Governor of the Central Bank Cleviston Haynes has hinted that he would be meeting with commercial banks to see if a special interest rate could be applied to bank customers in Barbados hoping to get away from paying accumulated interest on their loans during the pandemic.
“It is something that we will discuss with the banking system. But I think there has to be a sort of understanding of how the system works as we go forward. I don’t think we will get a situation where we automatically say there will be no additional interest as a result of the moratoria,” said Haynes.
A US$35 million Enterprise Support Project was officially launched this week, funded by the Sint Maarten Recovery, Reconstruction, and Resilience Trust Fund, financed by the Government of the Netherlands, managed by the World Bank, and implemented by the National Recovery Program Bureau (NRPB) on behalf of the Government of Sint Maarten.
The project aims to support micro, small and medium enterprises (MSMEs) through direct financial assistance to contribute to the restoration of economic activity in Sint Maarten. “Micro, small, and medium enterprises are key for the island’s economic recovery and for job creation. This project can benefit Sint Maarten’s economy by supporting viable local enterprises, so that they can continue operations, and better prepare for the future,” said Michelle Keane, World Bank Program Manager for the Sint Maarten Trust Fund.
St. Kitts & Nevis
St. Kitts & NevisPrime Minister Dr. Timothy Harris says the local economy has been “buffeted and battered” by the coronavirus (COVID-19) and warned nationals that “these are difficult times” for the twin-island Federation.
But he told a news conference that his newly re-elected government is doing everything possible to weather the storm.
“We continue to listen, review and help our beloved citizens and residents where and when we can. All we have done with respect to our stimulus package in excess of EC$120 million (One EC dollar=US$0.37 cents) we have done without borrowing one cent,” he added. “We are alone in this fiscal space, and we thank God for His blessings. Our savings however are limited, and the Federal government has reprioritized its expenditures for 2020 to allow us to respond to COVID-19 and the huge threat it poses for the displaced, unemployed, poor and needy in our country.”
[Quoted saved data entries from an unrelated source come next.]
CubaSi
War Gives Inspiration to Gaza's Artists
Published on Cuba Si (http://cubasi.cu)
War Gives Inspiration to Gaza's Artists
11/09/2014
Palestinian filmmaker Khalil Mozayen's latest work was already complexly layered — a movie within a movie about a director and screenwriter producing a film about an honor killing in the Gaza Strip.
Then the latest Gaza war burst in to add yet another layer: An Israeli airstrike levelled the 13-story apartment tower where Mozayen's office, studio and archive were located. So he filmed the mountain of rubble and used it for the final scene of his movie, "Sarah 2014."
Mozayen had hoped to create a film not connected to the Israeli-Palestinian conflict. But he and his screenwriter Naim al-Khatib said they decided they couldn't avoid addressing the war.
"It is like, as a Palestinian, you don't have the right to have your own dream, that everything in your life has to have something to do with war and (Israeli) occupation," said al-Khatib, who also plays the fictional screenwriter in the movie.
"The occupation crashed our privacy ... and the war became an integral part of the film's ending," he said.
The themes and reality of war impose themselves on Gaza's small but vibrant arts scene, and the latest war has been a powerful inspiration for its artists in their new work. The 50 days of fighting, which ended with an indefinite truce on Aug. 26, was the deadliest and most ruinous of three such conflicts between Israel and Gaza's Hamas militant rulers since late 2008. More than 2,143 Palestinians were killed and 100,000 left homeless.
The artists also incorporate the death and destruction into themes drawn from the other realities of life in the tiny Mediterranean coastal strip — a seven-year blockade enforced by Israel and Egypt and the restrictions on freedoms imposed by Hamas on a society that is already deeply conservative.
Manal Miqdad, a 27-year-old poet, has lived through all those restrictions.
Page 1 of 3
USVI Governor Albert Bryan Jr has announced the Matching Fund Securitisation Act which he hopes will create a significant revenue stream for the US Virgin Islands and reduce overall interest rates on the Territory’s current debt.
If the legislation is passed by the Legislature, it will allow the USVI to re-enter the international bond market for the first time in 11 years. He explained that measures included in the Act can potentially create a revenue stream of US$85 million for each of the next three years.